Well, today more than others recently, I feel pretty bad. Absolute lack of energy or ability to commit to anything more than sleep. Even reading, my first love in life, is mostly beyond me.
I had hoped today to get several things done in my physical existence, as well as yet more editing and hopefully make more progress reading this book I’m reviewing for a fellow author.
All I’ve actually accomplished is to re-read a scene in Between the Lines, doubt its worth as it currently is written, ponder on how I could make it better; shorten it, combine it with another scene, axe it entirely; and then fall into the pit of doubt that gapes before all authors, professional and experienced or otherwise.
I have read today, not as much as I wanted to, though. The book I’m reading, Dreamlander, is hard to put down when I’m not feeling this way, but today it’s hard to even pick up.

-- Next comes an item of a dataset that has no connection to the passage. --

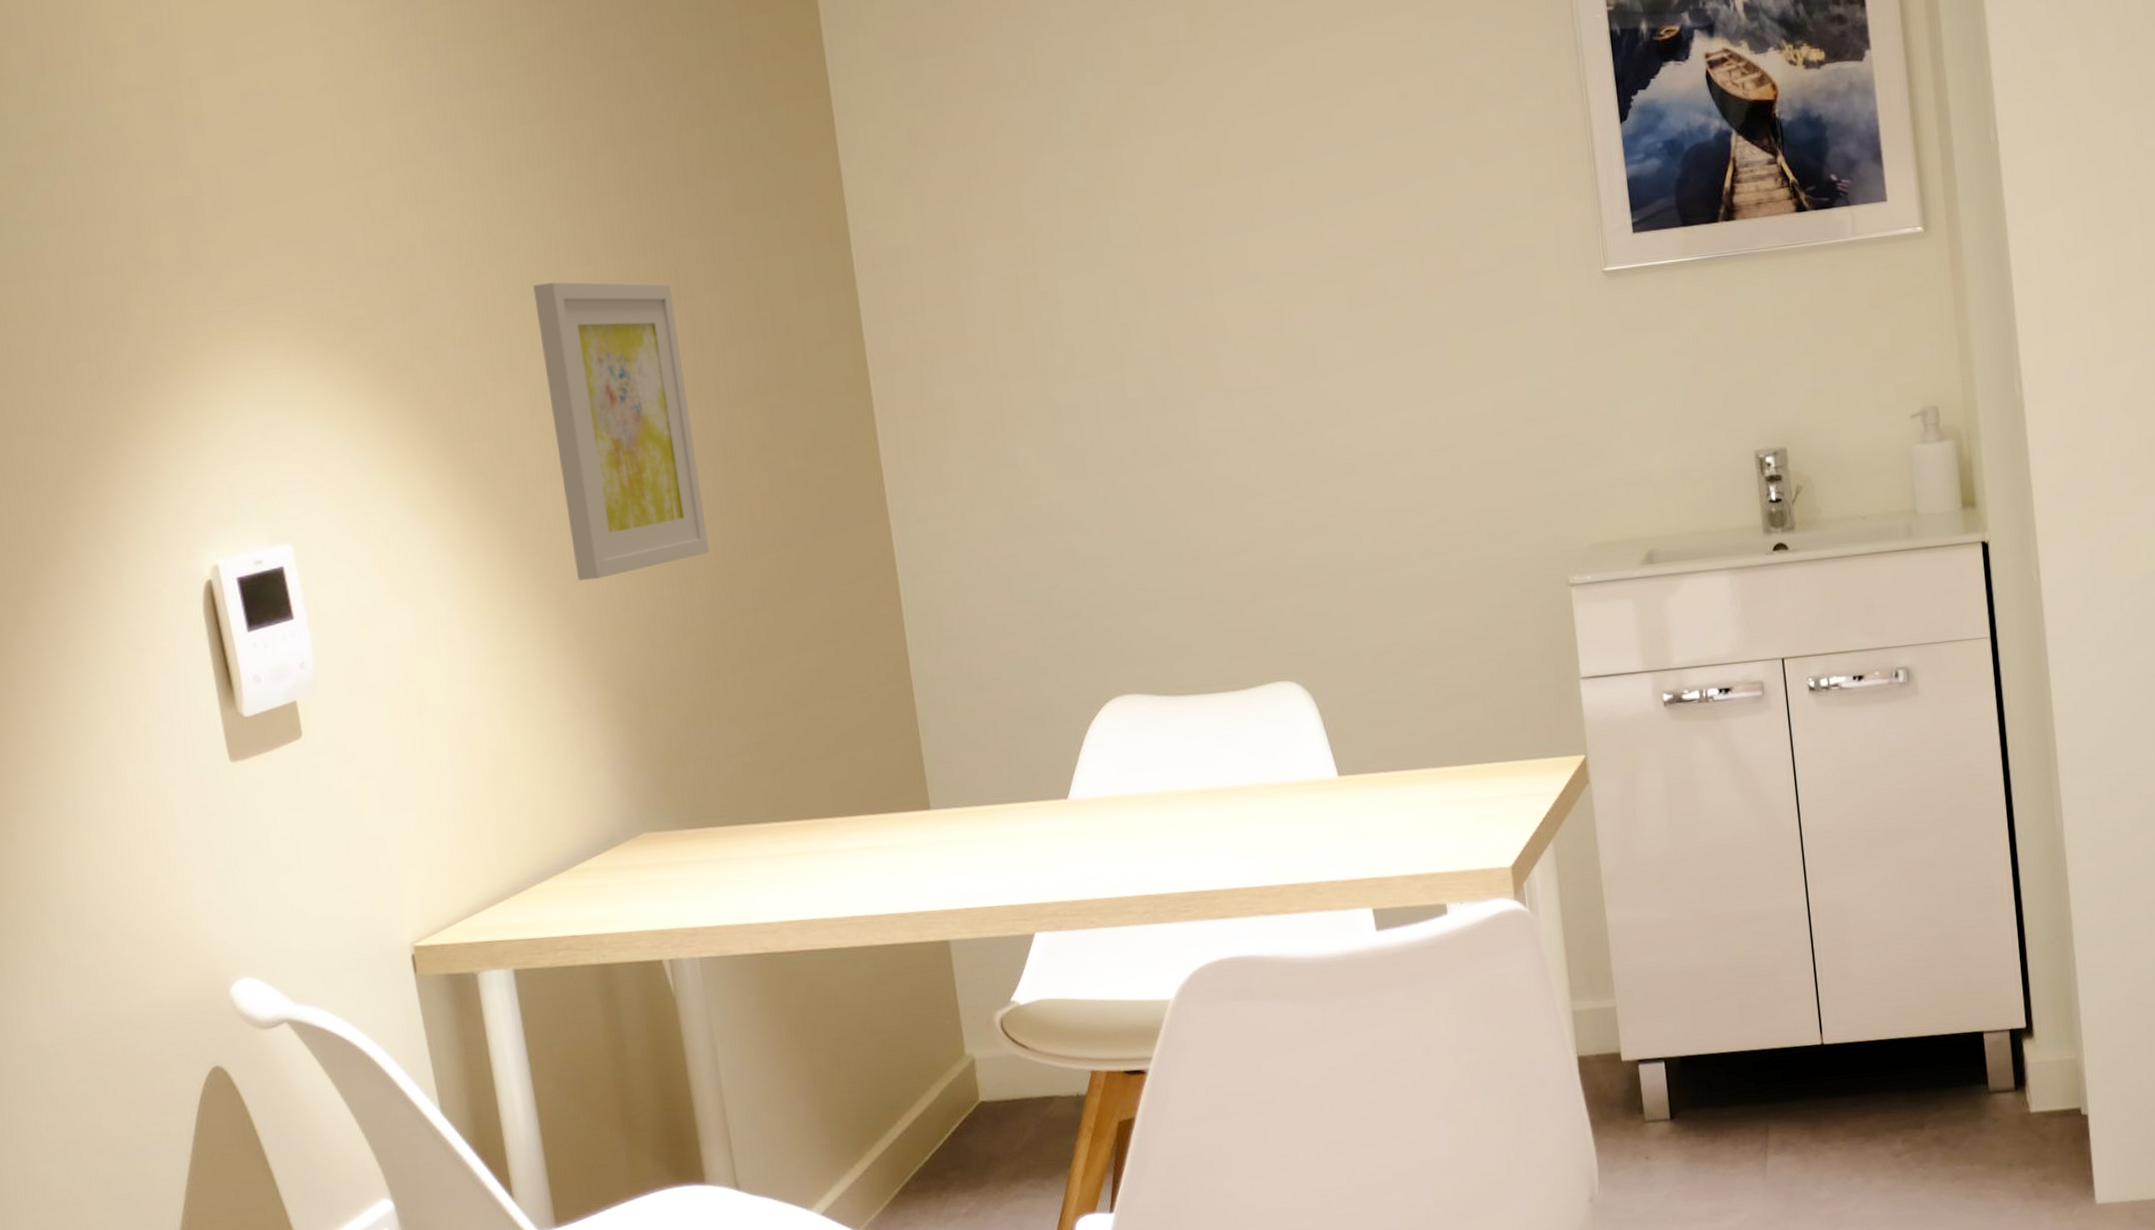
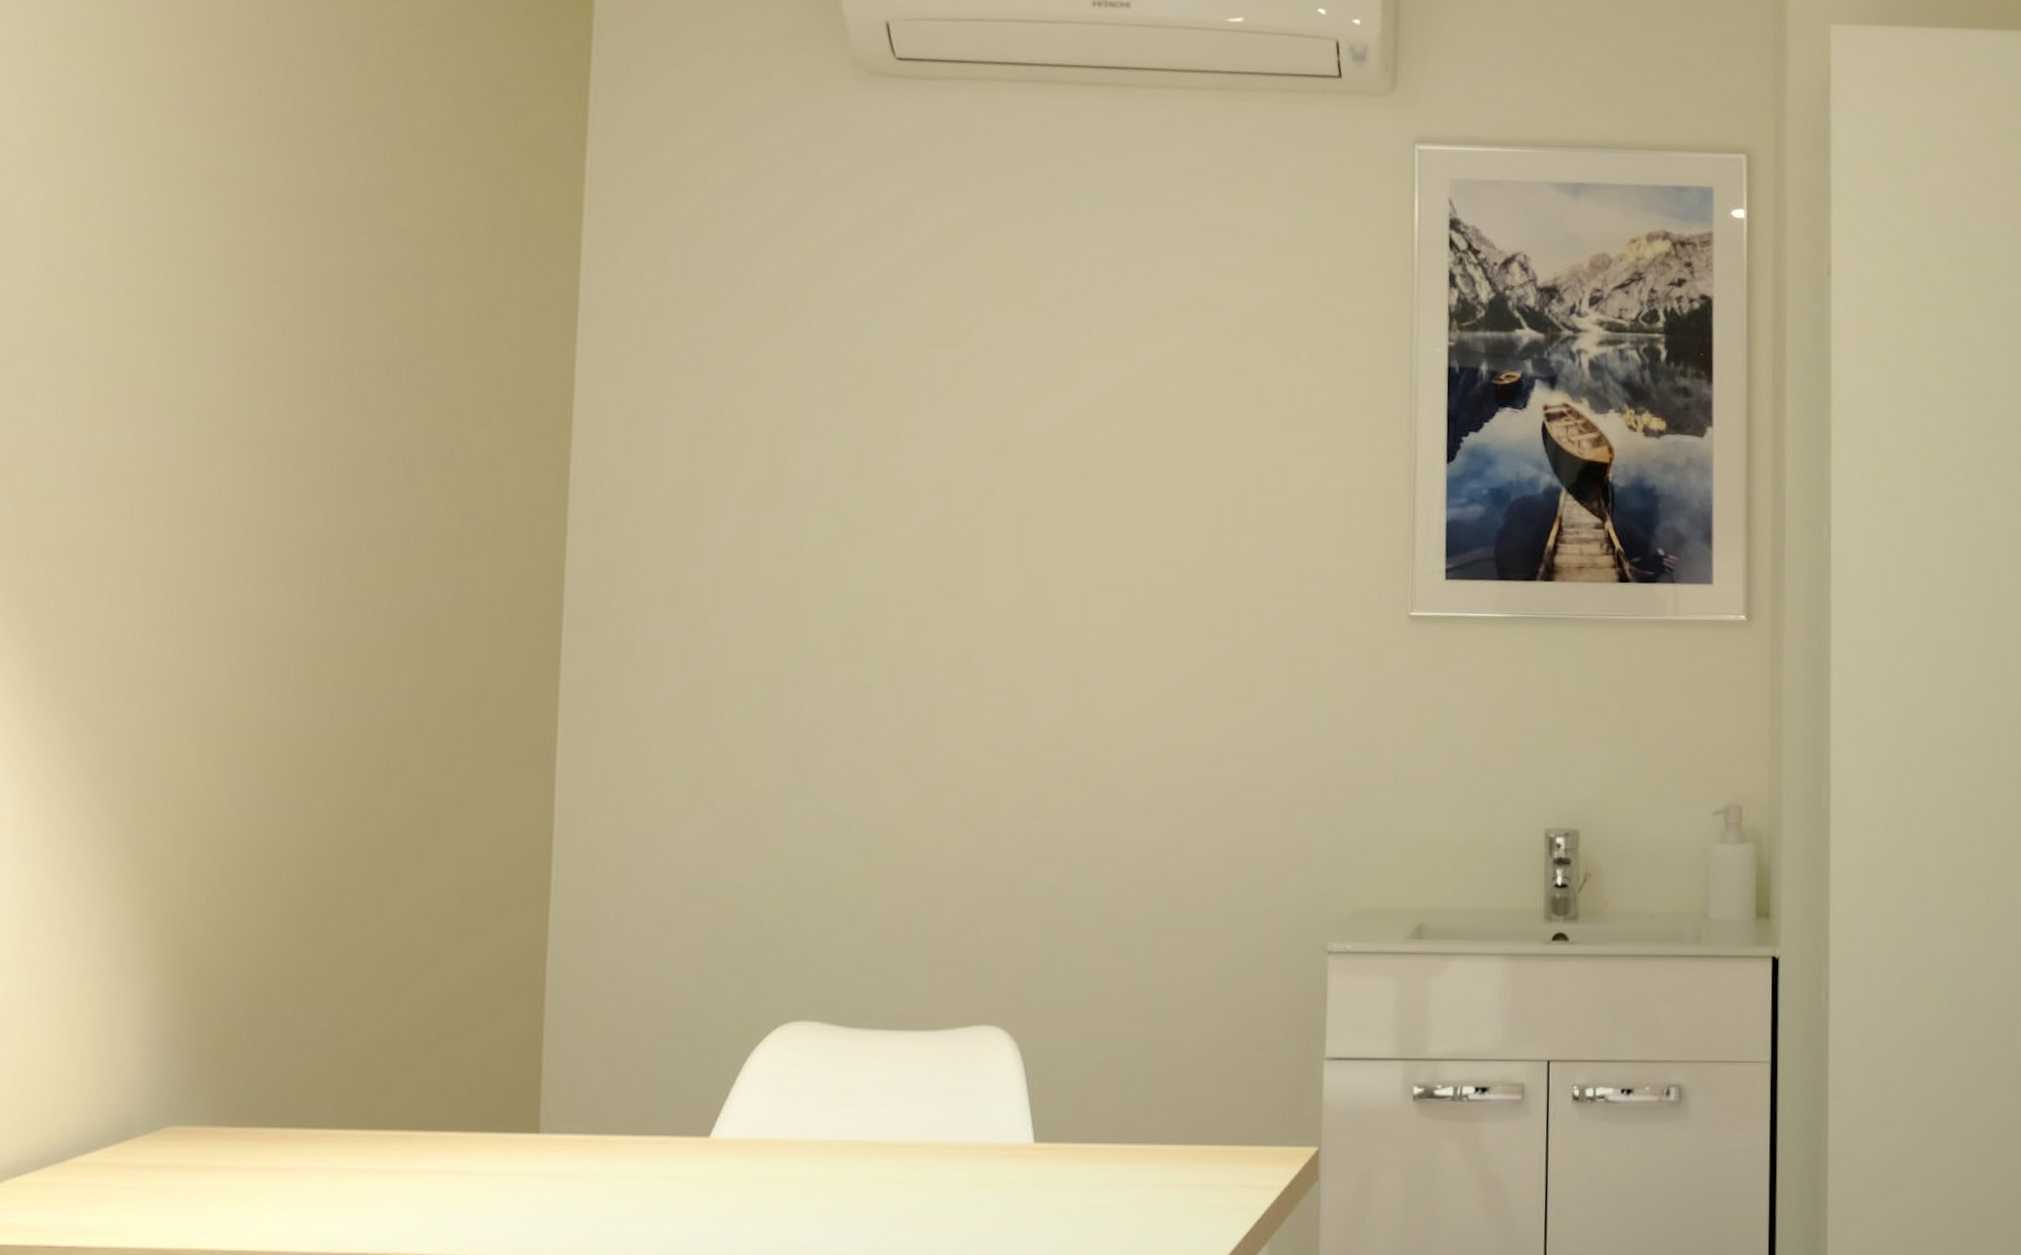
wall art: present [533,281,709,580] -> none [154,458,344,811]

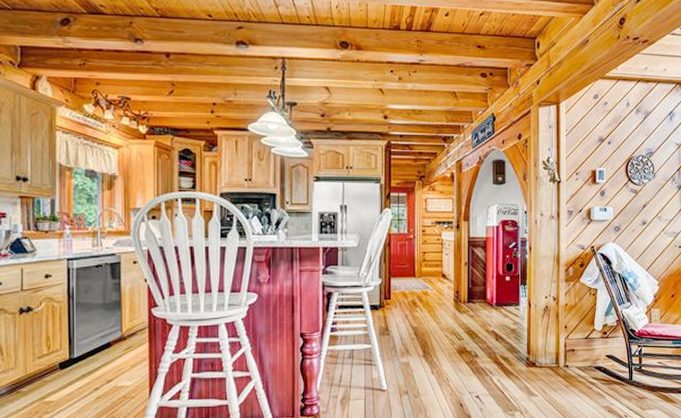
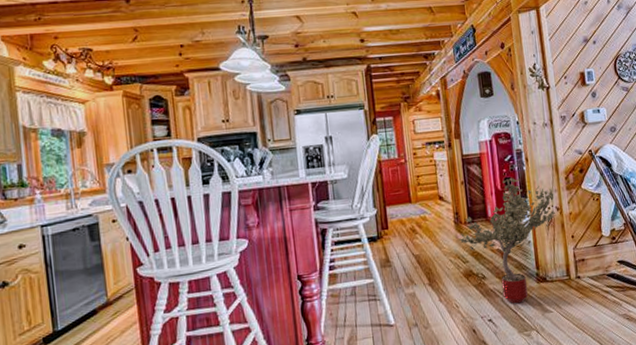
potted tree: none [457,264,553,384] -> present [459,177,557,304]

I’d like to claim the change in weather is the cause – the change from Friday’s Mediterranean-like sunshine to today’s skies filled with clouds – but surely that can’t account for such a tremendous drop. It’s like I’m verging on thinking of giving up.
And that is so sad.
I was meaning to do some of my university work today too, but having the book sat before me only re-enforced my longing to curl away in my bed and sleep away the day. I couldn’t concentrate on the words on the pages or move my pen across the paper to make notes.
I sincerely hope, (no, something stronger than that, though I know not the word) that tomorrow brings with it the me I was a few days ago. This, whatever this is, isn’t conductive to achieving anything, let along writing a book or studying for a qualification.
Until then, all I guess I can do is wait it out.